This repository contains the code used for the experiments in the following paper:
"Are wider nets better given the same number of parameters?"
Anna Golubeva, Behnam Neyshabur, Guy Gur-Ari.
International Conference on Learning Representations (ICLR), 2021.
Disclaimer: this is not an official Google product.
Clone this repo, then install all dependencies:
pip install -r requirements.txt
The code was tested with Python 3.6.8.
Below is a description of the major sections of the code base. Run python main.py --help
for a complete description of flags and hyperparameters.

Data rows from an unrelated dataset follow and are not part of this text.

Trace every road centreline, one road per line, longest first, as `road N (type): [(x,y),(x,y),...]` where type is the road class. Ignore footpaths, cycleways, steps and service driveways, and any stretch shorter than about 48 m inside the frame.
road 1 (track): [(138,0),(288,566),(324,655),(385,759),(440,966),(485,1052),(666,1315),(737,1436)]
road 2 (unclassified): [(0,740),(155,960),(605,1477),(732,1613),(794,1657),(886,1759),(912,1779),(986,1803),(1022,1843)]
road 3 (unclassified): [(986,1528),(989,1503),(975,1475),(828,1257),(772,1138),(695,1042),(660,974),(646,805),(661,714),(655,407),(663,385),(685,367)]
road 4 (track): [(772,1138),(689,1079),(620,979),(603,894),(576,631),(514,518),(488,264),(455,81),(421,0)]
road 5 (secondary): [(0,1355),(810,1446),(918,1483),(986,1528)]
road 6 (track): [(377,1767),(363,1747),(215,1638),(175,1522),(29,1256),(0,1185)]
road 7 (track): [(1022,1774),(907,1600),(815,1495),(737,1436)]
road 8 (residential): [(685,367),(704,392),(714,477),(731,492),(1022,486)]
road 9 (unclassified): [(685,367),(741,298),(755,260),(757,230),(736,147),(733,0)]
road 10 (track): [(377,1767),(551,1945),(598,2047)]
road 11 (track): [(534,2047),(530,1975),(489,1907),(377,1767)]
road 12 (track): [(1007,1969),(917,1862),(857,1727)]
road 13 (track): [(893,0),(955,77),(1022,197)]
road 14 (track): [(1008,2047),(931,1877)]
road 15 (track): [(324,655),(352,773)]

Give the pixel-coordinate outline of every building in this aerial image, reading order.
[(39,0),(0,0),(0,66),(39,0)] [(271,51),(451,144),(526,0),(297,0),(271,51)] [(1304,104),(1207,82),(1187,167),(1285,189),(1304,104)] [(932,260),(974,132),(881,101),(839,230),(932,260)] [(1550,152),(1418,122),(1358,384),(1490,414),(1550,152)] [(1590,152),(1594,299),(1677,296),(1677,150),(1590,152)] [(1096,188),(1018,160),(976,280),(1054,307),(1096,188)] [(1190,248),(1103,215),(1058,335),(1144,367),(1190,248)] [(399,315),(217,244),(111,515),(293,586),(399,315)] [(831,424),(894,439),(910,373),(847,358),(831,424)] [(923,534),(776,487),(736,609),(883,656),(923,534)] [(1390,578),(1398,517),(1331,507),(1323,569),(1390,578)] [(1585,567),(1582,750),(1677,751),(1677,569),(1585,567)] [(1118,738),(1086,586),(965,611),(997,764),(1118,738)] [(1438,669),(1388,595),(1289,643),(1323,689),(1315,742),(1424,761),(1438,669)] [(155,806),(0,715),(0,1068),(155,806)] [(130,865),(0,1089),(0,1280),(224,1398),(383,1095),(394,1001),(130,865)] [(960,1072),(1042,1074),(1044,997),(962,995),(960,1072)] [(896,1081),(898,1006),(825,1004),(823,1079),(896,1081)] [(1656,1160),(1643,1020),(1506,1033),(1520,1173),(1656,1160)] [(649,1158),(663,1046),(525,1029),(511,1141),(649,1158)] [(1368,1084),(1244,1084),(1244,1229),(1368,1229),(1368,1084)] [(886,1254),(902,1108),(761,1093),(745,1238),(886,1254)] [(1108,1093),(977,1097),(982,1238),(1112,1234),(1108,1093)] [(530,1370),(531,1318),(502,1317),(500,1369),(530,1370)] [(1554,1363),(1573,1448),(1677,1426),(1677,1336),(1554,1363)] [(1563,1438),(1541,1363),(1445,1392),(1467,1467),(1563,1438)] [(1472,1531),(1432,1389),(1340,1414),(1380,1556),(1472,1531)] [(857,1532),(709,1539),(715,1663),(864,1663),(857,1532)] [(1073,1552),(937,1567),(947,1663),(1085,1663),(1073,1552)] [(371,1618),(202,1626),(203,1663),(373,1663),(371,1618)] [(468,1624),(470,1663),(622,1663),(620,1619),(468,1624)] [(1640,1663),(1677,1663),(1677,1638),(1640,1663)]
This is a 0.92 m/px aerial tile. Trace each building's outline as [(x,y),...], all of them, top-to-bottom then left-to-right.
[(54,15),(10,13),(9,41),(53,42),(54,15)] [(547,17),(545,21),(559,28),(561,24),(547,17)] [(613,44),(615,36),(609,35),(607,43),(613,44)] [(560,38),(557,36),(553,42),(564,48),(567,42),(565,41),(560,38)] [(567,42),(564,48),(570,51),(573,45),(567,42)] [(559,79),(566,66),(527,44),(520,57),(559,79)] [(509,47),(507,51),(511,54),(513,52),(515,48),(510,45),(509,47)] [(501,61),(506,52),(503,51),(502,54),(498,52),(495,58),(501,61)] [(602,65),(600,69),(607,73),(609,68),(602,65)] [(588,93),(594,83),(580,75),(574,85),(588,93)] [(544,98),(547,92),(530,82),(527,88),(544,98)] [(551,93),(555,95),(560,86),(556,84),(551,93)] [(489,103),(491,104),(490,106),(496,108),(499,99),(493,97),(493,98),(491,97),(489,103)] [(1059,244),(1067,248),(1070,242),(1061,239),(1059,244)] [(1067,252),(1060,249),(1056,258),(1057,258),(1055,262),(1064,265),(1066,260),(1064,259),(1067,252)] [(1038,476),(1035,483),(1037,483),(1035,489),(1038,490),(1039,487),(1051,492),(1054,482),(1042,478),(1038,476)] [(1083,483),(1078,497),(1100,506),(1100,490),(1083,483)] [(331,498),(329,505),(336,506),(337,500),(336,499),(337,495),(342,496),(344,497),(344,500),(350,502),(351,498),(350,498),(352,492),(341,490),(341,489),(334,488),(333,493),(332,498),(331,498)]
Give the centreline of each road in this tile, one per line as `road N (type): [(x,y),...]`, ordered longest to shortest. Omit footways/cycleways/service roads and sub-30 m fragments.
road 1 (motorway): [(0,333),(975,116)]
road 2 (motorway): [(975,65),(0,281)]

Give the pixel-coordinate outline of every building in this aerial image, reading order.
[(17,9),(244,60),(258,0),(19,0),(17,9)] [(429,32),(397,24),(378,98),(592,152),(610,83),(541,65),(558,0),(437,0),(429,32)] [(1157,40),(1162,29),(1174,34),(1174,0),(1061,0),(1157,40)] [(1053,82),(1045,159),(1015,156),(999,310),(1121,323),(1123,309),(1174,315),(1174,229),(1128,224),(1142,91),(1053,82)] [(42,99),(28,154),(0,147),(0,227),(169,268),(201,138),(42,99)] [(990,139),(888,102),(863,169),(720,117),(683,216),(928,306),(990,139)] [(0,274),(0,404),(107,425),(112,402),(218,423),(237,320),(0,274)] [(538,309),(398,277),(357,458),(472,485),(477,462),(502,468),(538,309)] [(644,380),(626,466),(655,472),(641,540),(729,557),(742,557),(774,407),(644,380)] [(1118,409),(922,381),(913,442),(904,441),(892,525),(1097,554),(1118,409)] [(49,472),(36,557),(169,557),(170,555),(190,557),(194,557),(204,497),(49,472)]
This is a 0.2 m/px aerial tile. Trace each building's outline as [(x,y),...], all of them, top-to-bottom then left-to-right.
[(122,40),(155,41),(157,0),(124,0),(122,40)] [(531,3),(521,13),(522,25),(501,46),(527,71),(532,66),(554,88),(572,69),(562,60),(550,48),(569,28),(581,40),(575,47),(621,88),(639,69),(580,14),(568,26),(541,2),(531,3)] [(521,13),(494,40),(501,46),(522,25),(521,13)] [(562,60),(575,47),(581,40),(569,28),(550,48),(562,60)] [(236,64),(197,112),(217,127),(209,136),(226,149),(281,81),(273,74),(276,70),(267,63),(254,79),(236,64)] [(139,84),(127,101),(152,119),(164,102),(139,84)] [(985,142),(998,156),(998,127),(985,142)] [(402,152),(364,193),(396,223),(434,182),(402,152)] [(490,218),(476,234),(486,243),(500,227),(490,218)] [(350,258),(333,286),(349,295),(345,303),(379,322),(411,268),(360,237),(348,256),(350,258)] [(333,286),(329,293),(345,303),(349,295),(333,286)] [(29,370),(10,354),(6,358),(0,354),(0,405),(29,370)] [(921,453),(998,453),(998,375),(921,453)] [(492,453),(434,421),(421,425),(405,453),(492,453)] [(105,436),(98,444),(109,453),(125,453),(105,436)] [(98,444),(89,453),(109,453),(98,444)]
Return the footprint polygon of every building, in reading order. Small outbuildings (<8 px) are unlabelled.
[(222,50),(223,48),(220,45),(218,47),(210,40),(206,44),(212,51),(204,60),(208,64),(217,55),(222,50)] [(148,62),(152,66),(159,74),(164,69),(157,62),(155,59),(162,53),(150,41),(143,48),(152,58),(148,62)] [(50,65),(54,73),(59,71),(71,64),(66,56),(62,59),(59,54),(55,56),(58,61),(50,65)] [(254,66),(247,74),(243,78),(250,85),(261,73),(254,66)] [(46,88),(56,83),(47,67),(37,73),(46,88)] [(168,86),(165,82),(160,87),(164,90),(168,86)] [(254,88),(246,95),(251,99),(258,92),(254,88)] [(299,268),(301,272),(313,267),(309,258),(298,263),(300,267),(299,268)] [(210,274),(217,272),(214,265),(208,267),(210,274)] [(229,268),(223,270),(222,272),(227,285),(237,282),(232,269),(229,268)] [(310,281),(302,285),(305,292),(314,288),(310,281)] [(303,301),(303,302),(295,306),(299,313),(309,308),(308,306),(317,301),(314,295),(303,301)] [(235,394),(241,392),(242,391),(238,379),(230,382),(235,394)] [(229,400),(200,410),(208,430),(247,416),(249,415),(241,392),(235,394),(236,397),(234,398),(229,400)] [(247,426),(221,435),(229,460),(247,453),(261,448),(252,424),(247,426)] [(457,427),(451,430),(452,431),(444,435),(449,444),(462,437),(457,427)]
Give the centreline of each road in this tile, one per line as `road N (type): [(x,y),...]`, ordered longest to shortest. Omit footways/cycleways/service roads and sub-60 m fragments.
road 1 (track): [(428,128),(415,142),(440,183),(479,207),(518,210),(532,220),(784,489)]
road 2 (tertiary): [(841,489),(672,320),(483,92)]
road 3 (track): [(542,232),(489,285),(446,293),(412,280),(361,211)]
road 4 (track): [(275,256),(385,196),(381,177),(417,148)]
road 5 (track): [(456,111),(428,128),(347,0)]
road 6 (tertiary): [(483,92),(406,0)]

This code supports the following datasets: CIFAR-10, CIFAR-100, MNIST, SVHN. All datasets will download automatically.
We consider two types of models: MLP and ResNet18.
MLP
: MLP (i.e., fully-connected feed-forward achitecture) with 1 hidden layer for MNIST experimentsResNet18
: models with ResNet18 architecture from this repo for CIFAR-10, CIFAR-100 and SVHN
Use the file generate_arg.py
in the respective folder to set the experiment parameters. Calling
python generate_args.py
will print out commands to start the main script from the shell (locally). For ResNet18 experiments, it will also dump a dictionary specifying all job parameters into a json file, which is convenient to use if submitting jobs to a cluster or to the cloud.
If you use this code for your research, please cite our paper "Are wider nets better given the same number of parameters?".